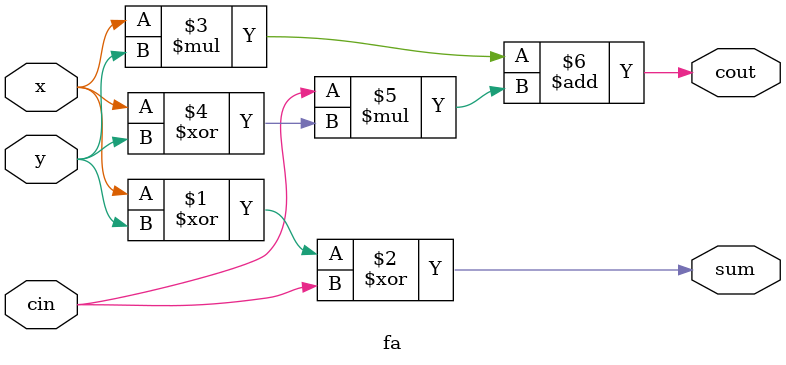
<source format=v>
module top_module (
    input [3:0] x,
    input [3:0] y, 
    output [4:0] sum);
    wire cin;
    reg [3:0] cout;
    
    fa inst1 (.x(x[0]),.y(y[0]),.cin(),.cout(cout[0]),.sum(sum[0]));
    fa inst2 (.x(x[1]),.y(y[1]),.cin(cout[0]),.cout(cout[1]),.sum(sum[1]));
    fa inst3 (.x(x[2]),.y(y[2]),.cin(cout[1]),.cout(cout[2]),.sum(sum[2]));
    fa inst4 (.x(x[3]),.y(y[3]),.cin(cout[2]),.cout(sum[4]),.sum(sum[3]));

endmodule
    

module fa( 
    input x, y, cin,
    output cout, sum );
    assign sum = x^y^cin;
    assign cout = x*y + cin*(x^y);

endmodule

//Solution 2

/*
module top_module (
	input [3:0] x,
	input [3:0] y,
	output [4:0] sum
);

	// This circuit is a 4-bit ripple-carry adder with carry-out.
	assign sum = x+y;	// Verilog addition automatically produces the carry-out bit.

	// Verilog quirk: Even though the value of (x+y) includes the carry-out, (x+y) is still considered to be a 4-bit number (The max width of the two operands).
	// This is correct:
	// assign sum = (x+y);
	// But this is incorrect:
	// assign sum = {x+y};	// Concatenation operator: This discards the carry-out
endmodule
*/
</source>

▶ [Job item] With "assign" as the word to match, copy each line of the records that has it.

▶ [Task result]
    assign sum = x^y^cin;
    assign cout = x*y + cin*(x^y);
	assign sum = x+y;	// Verilog addition automatically produces the carry-out bit.
	// assign sum = (x+y);
	// assign sum = {x+y};	// Concatenation operator: This discards the carry-out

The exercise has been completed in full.